* [TASK STATEMENT] Reproduce the data below word for word, leaving out the pictures.

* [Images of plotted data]
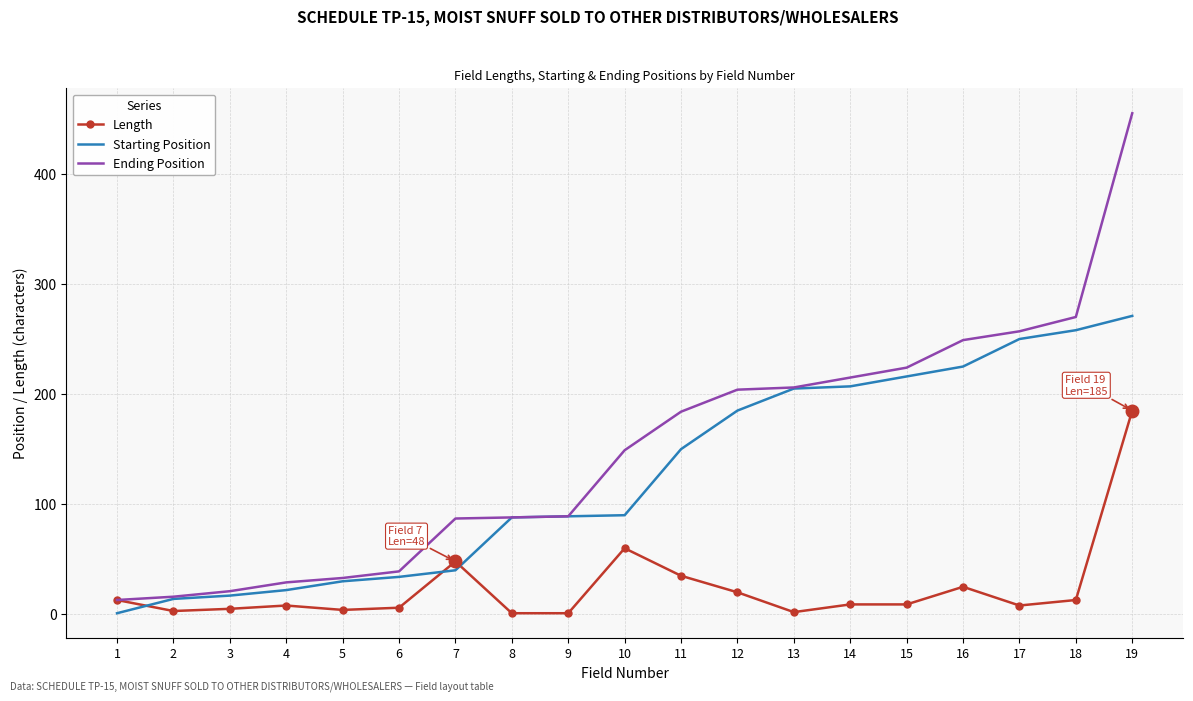

What is the difference between the maximum and second lowest values in the Length series?

184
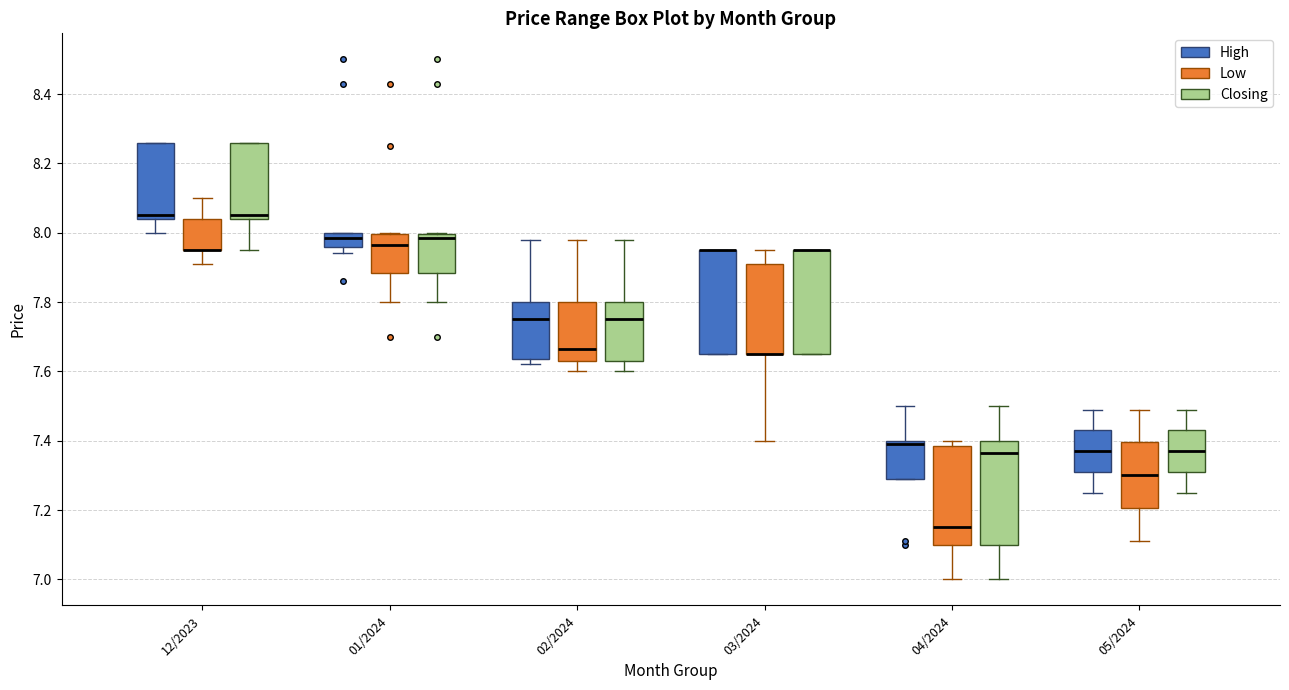

Reading left to right, read every box against the y-axis: the position of its median line, the range the box covers, and the ends of its whiskers. The values are not printed on the chart, so give them approximately, as read against the axis.

12/2023 (High): median 8.06, box 8.04 to 8.26, whiskers 8.00 to 8.26
12/2023 (Low): median 7.96 (drawn on the box's lower edge), box 7.96 to 8.04, whiskers 7.92 to 8.10
12/2023 (Closing): median 8.06, box 8.04 to 8.26, whiskers 7.96 to 8.26
01/2024 (High): median 7.98, box 7.96 to 8.00, whiskers 7.94 to 8.00
01/2024 (Low): median 7.96, box 7.88 to 8.00, whiskers 7.80 to 8.00
01/2024 (Closing): median 7.98, box 7.88 to 8.00, whiskers 7.80 to 8.00
02/2024 (High): median 7.76, box 7.64 to 7.80, whiskers 7.62 to 7.98
02/2024 (Low): median 7.66, box 7.64 to 7.80, whiskers 7.60 to 7.98
02/2024 (Closing): median 7.76, box 7.64 to 7.80, whiskers 7.60 to 7.98
03/2024 (High): median 7.96 (drawn on the box's upper edge), box 7.66 to 7.96, whiskers 7.66 to 7.96
03/2024 (Low): median 7.66 (drawn on the box's lower edge), box 7.66 to 7.92, whiskers 7.40 to 7.96
03/2024 (Closing): median 7.96 (drawn on the box's upper edge), box 7.66 to 7.96, whiskers 7.66 to 7.96
04/2024 (High): median 7.40 (just below the box's upper edge), box 7.30 to 7.40, whiskers 7.30 to 7.50
04/2024 (Low): median 7.16, box 7.10 to 7.38, whiskers 7.00 to 7.40
04/2024 (Closing): median 7.36, box 7.10 to 7.40, whiskers 7.00 to 7.50
05/2024 (High): median 7.38, box 7.32 to 7.44, whiskers 7.26 to 7.50
05/2024 (Low): median 7.30, box 7.20 to 7.40, whiskers 7.12 to 7.50
05/2024 (Closing): median 7.38, box 7.32 to 7.44, whiskers 7.26 to 7.50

* [WRITTEN ANSWER]
What is the difference between the maximum and second lowest values in the Length series?

184

Reading left to right, read every box against the y-axis: the position of its median line, the range the box covers, and the ends of its whiskers. The values are not printed on the chart, so give them approximately, as read against the axis.

12/2023 (High): median 8.06, box 8.04 to 8.26, whiskers 8.00 to 8.26
12/2023 (Low): median 7.96 (drawn on the box's lower edge), box 7.96 to 8.04, whiskers 7.92 to 8.10
12/2023 (Closing): median 8.06, box 8.04 to 8.26, whiskers 7.96 to 8.26
01/2024 (High): median 7.98, box 7.96 to 8.00, whiskers 7.94 to 8.00
01/2024 (Low): median 7.96, box 7.88 to 8.00, whiskers 7.80 to 8.00
01/2024 (Closing): median 7.98, box 7.88 to 8.00, whiskers 7.80 to 8.00
02/2024 (High): median 7.76, box 7.64 to 7.80, whiskers 7.62 to 7.98
02/2024 (Low): median 7.66, box 7.64 to 7.80, whiskers 7.60 to 7.98
02/2024 (Closing): median 7.76, box 7.64 to 7.80, whiskers 7.60 to 7.98
03/2024 (High): median 7.96 (drawn on the box's upper edge), box 7.66 to 7.96, whiskers 7.66 to 7.96
03/2024 (Low): median 7.66 (drawn on the box's lower edge), box 7.66 to 7.92, whiskers 7.40 to 7.96
03/2024 (Closing): median 7.96 (drawn on the box's upper edge), box 7.66 to 7.96, whiskers 7.66 to 7.96
04/2024 (High): median 7.40 (just below the box's upper edge), box 7.30 to 7.40, whiskers 7.30 to 7.50
04/2024 (Low): median 7.16, box 7.10 to 7.38, whiskers 7.00 to 7.40
04/2024 (Closing): median 7.36, box 7.10 to 7.40, whiskers 7.00 to 7.50
05/2024 (High): median 7.38, box 7.32 to 7.44, whiskers 7.26 to 7.50
05/2024 (Low): median 7.30, box 7.20 to 7.40, whiskers 7.12 to 7.50
05/2024 (Closing): median 7.38, box 7.32 to 7.44, whiskers 7.26 to 7.50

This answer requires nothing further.